• _Exercise material_:
========================================

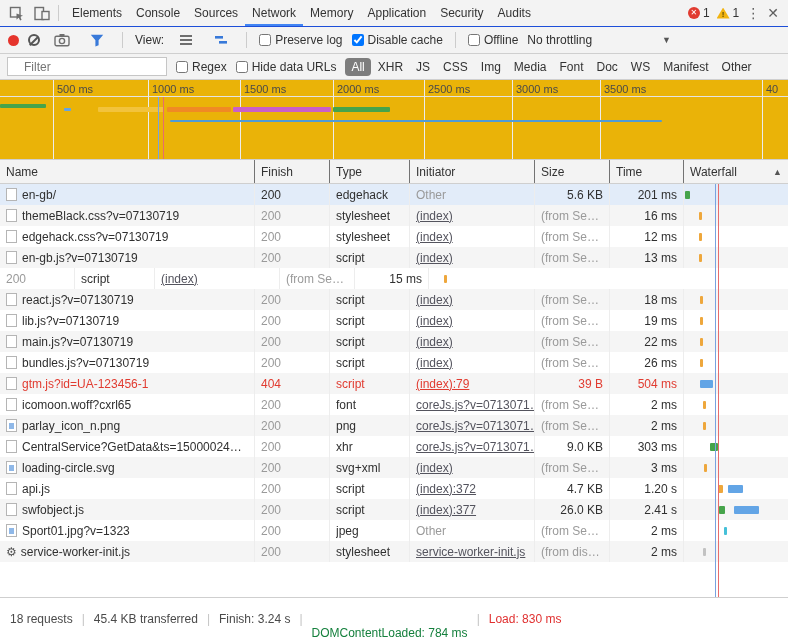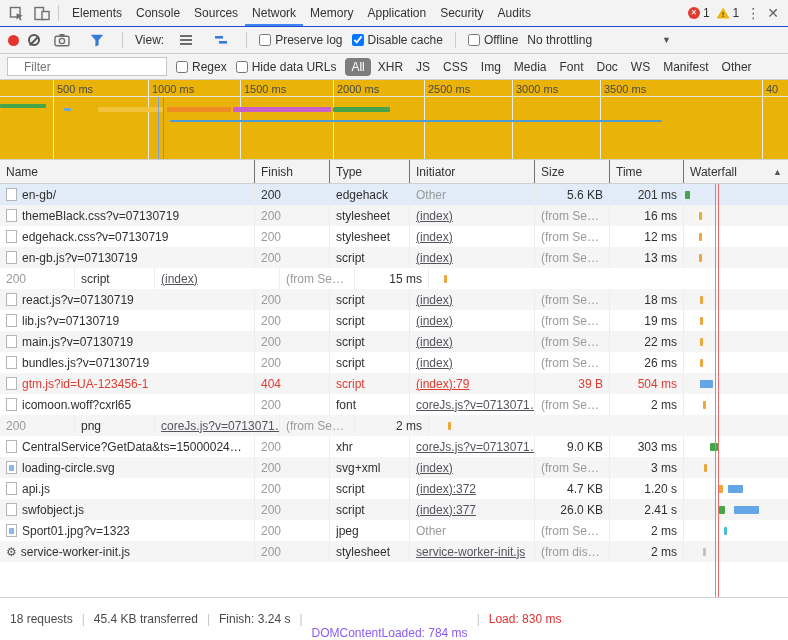--- a/index.html
+++ b/index.html
@@ -68,21 +68,21 @@
   a.init-link.error { color:#e13b30; }
   .ficon { width:11px; height:13px; margin-right:5px; flex:none; border:1px solid #b5b5b5; background:#fff; position:relative; }
   .ficon.img::after { content:""; position:absolute; left:2px; top:3px; right:2px; bottom:2px; background:#8fb8e8; }
   .ficon-gear { margin-right:4px; color:#555; font-size:12px; flex:none; }
   .wbar { position:absolute; top:7px; height:8px; border-radius:1px; }
   .tline { position:absolute; top:24px; bottom:0; width:1px; z-index:5; }
 
   
   .statusbar { flex:0 0 28px; border-top:1px solid #cfcfcf; background:#fff; display:flex; align-items:center; padding:0 10px; gap:9px; color:#4a4a4a; }
   .sb-sep { color:#c4c4c4; }
-  .sb-blue { color:#8b5cf6;margin-top:28px; }
+  .sb-blue { color:#15803d;margin-top:28px; }
   .sb-red { color:#e03030; }
 </style>
 </head>
 <body>
 
 <div class="devtools">
 
   <div class="tabbar">
     <div class="tb-icons">
       <div class="icon-btn">
@@ -495,20 +495,24 @@
             <span class="muted">(from Servi…</span>
           </div>
           <div class="cell c-time right">
             <span>2 ms</span>
           </div>
           <div class="cell c-wf">
             <div class="wbar" style="left: 19px; width: 3px; background: rgb(238, 167, 60);"></div>
           </div>
         </div>
         <div class="row">
+          <div class="cell c-name">
+            <span class="ficon img"></span>
+            <span>parlay_icon_n.png</span>
+          </div>
           <div class="cell c-status">
             <span class="muted">200</span>
           </div>
           <div class="cell c-type">
             <span>png</span>
           </div>
           <div class="cell c-init">
             <a class="init-link">coreJs.js?v=0713071…</a>
           </div>
           <div class="cell c-size right">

========================================

• _Instruction_: Report every line in the data above in which the word "link" appears.

• _Result of the exercise_:
   a.init-link.error { color:#e13b30; }
             <a class="init-link">coreJs.js?v=0713071…</a>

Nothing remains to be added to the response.